■ EXTRACT TO READ
****

Pandas QST: Pandas .agg vs .aggregate behavior

Research

[X] I have searched the [pandas] tag on StackOverflow for similar questions.
[X] I have asked my usage related question on StackOverflow.

Link to question on StackOverflow

https://stackoverflow.com/questions/74417232/pandas-groupy-aggregate-does-not-see-column

Question about pandas

Hello guys, I am not getting the difference about .agg and .agregate behavir on this situation. I´ve posted it on stackoverflow an time ago but no one helped me yet.

I am working on a huge database where I did a pandas apply to categorize the type of cliente based on the type of the product he consumed:

Sample DF:

import pandas as pd
columns = pd.MultiIndex(
    levels=[['id', 'product', 'type'], ['', 'afiliates', 'giftcards']],
    codes=[[0, 1, 1, 2], [0, 1, 2, 0]],
    names=[None, 'product'],
)
base = pd.DataFrame([[2, 1, 0, 'afiliates'], [4, 0, 1, 'gift']], columns=columns)

So far, so good. If I run an groupby.agg, I get these results:

results = base[['type','id']].groupby(['type'], dropna=False).agg('count')

Pandas QST: Pandas .agg vs .aggregate behavior

but if instead of agg I try an aggregate, it does not work.

results = base[['type','id']].groupby(['type']).aggregate({'id': 'count'})

Output exceeds the size limit. Open the full output data in a text editor
---------------------------------------------------------------------------
KeyError                                  Traceback (most recent call last)

****

■ SUPPLIED MATERIAL
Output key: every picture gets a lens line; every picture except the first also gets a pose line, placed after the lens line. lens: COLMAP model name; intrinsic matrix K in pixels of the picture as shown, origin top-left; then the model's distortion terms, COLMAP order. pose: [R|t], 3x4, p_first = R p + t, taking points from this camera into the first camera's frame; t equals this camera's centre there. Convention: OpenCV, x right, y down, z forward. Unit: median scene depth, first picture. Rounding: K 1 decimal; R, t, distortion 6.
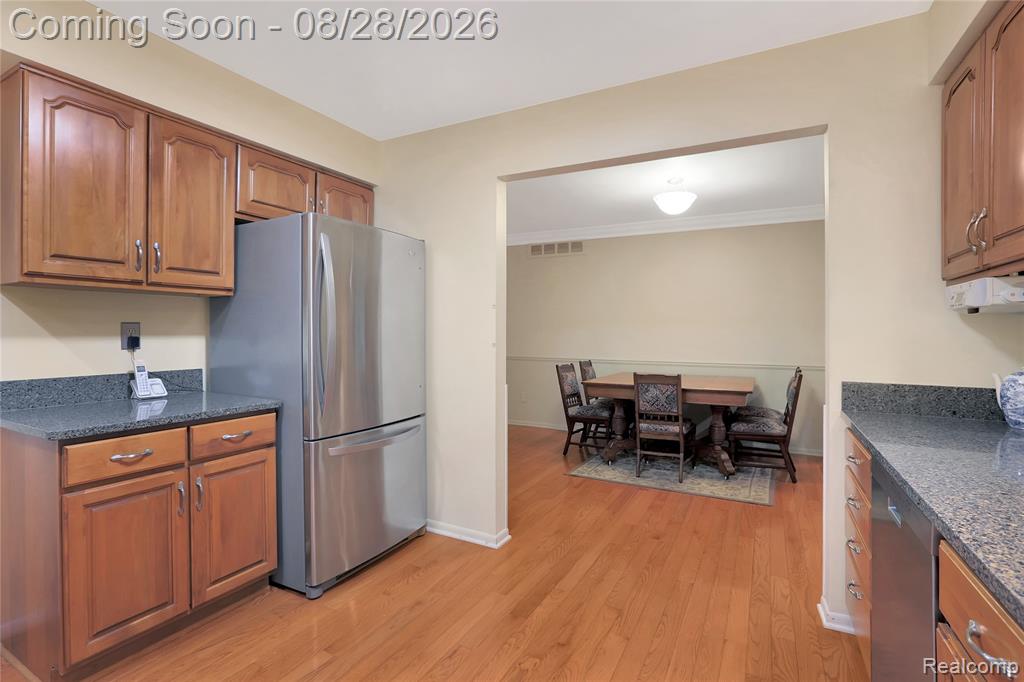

****

■ ASSIGNED TASK 1
In the pandas .agg question, what exception does the .aggregate call raise?
■ ASSIGNED TASK 2
In the pandas .agg question, why did the poster run a pandas apply on the database? Answer in one to three sentences.
■ ASSIGNED TASK 3
Resume the pandas .agg question from the point where it stops.

■ WRITTEN ANSWER 1
A KeyError.

■ WRITTEN ANSWER 2
The poster used apply to categorize the type of client based on the type of product that client consumed.

■ WRITTEN ANSWER 3
Cell In[10], line 2
      1 #results = base[['type','id']].groupby(['type'], dropna=False).agg('count')
----> 2 results = base[['type','id']].groupby(['type']).aggregate({'id': 'count'})

File c:\Users\fabio\AppData\Local\Programs\Python\Python311\Lib\site-packages\pandas\core\groupby\generic.py:894, in DataFrameGroupBy.aggregate(self, func, engine, engine_kwargs, *args, **kwargs)
    891 func = maybe_mangle_lambdas(func)
    893 op = GroupByApply(self, func, args, kwargs)
--> 894 result = op.agg()
    895 if not is_dict_like(func) and result is not None:
    896     return result

File c:\Users\fabio\AppData\Local\Programs\Python\Python311\Lib\site-packages\pandas\core\apply.py:169, in Apply.agg(self)
    166     return self.apply_str()
    168 if is_dict_like(arg):
--> 169     return self.agg_dict_like()
    170 elif is_list_like(arg):
    171     # we require a list, but not a 'str'
    172     return self.agg_list_like()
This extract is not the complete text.